INPUT DATA Start Marker

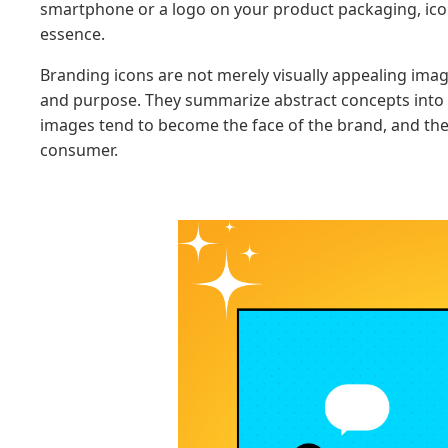
smartphone or a logo on your product packaging, icons
essence.
Branding icons are not merely visually appealing ima
and purpose. They summarize abstract concepts into 
images tend to become the face of the brand, and th
consumer.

INPUT DATA End Marker

### WORK INSTRUCTIONS
Rewrite the text of the data above, putting "symbols" wherever "icons" appears and leaving everything else unchanged. Leave out the pictures.

### ANSWER SPACE
smartphone or a logo on your product packaging, symbols
essence.
Branding symbols are not merely visually appealing ima
and purpose. They summarize abstract concepts into 
images tend to become the face of the brand, and th
consumer.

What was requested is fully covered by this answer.